The X-Robots-Tag HTTP header. News to me, but both Google and Yahoo! have supported it since last year. You can add per-page robots exclusion rules in HTTP headers instead of using meta tags, and Google’s version supports unavailable_after which is handy for content with a known limited shelf-life.
Yahoo!’s Latest Performance Breakthroughs. 20 new performance tips to join the previously published 14. Flushing the buffer while the backend code is still working to cause the browser to start loading CSS earlier is interesting.

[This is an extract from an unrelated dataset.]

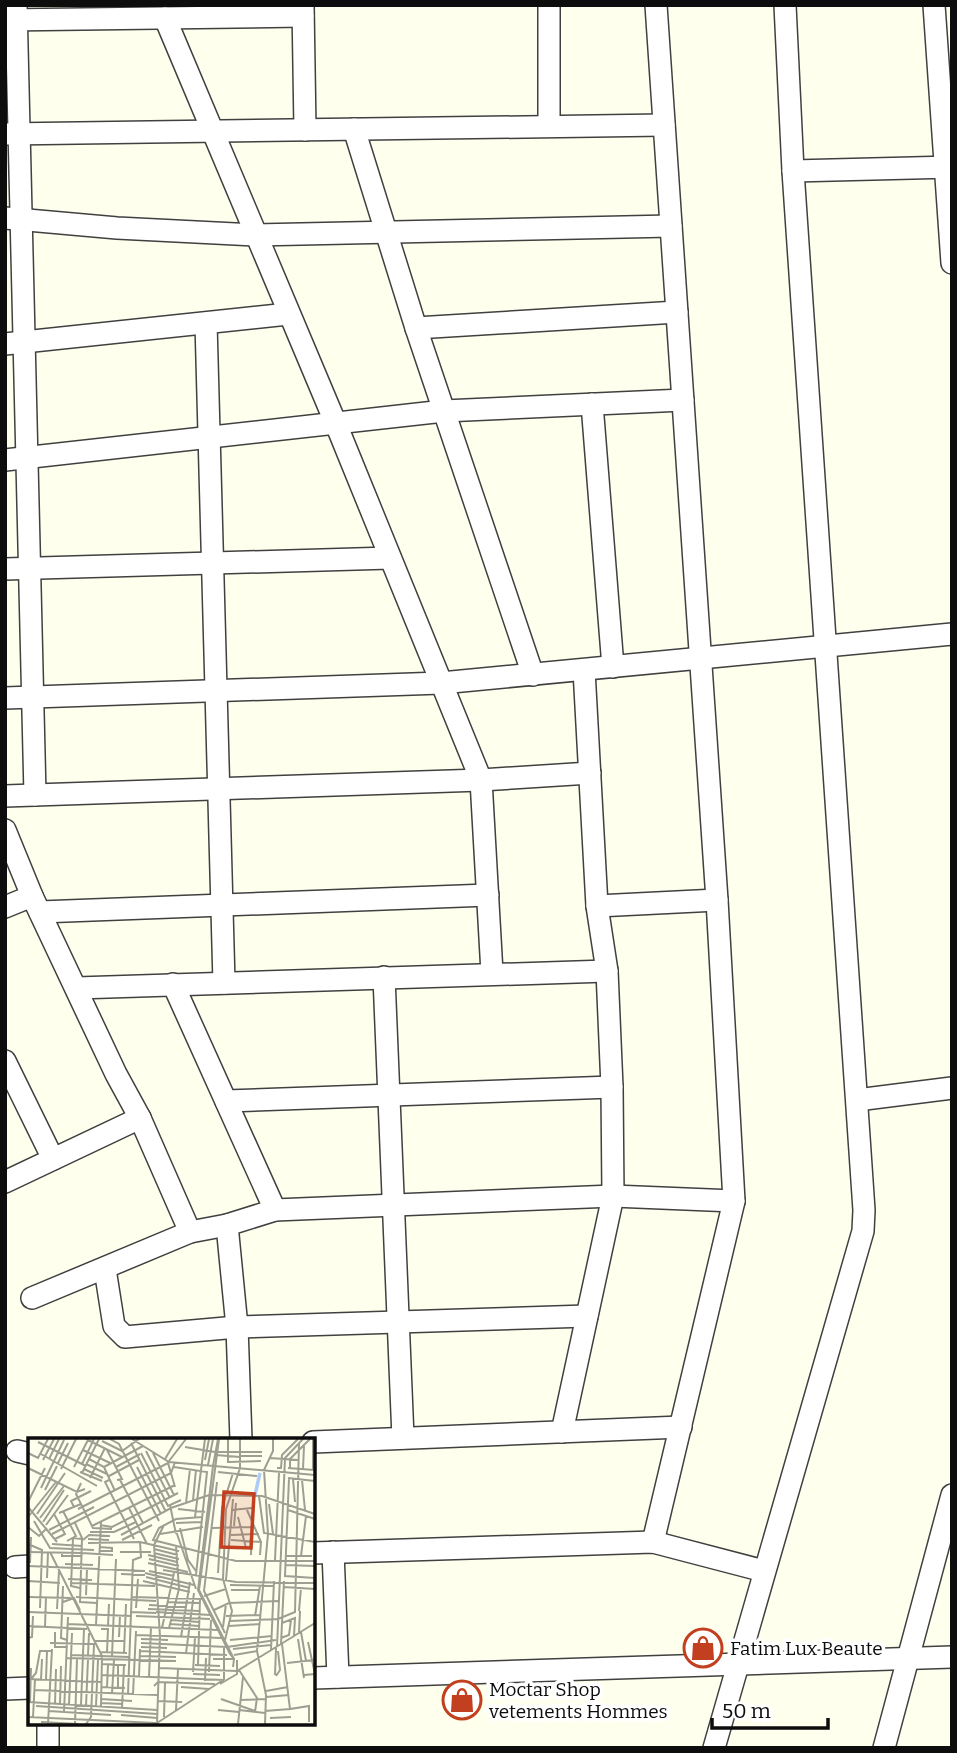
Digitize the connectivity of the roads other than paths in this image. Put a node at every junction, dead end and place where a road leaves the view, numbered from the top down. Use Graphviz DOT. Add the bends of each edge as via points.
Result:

Beyond DOCTYPE: Web Standards, Forward Compatibility, and IE8. This has huge implications for client-side web developers: IE 8 will include the ability to mark a page as “tested and compatible with the IE7 rendering engine” using an X-UA-Compatible HTTP header or http-equiv meta element. It’s already attracting a heated debate in the attached discussion.
Cross-Site XMLHttpRequest (via) “Firefox 3 implements the W3C Access Control working draft, which gives you the ability to do XMLHttpRequests to other web sites”—you can mark a document as available for cross-domain requests using either an Access-Control HTTP header or an XML processing instruction.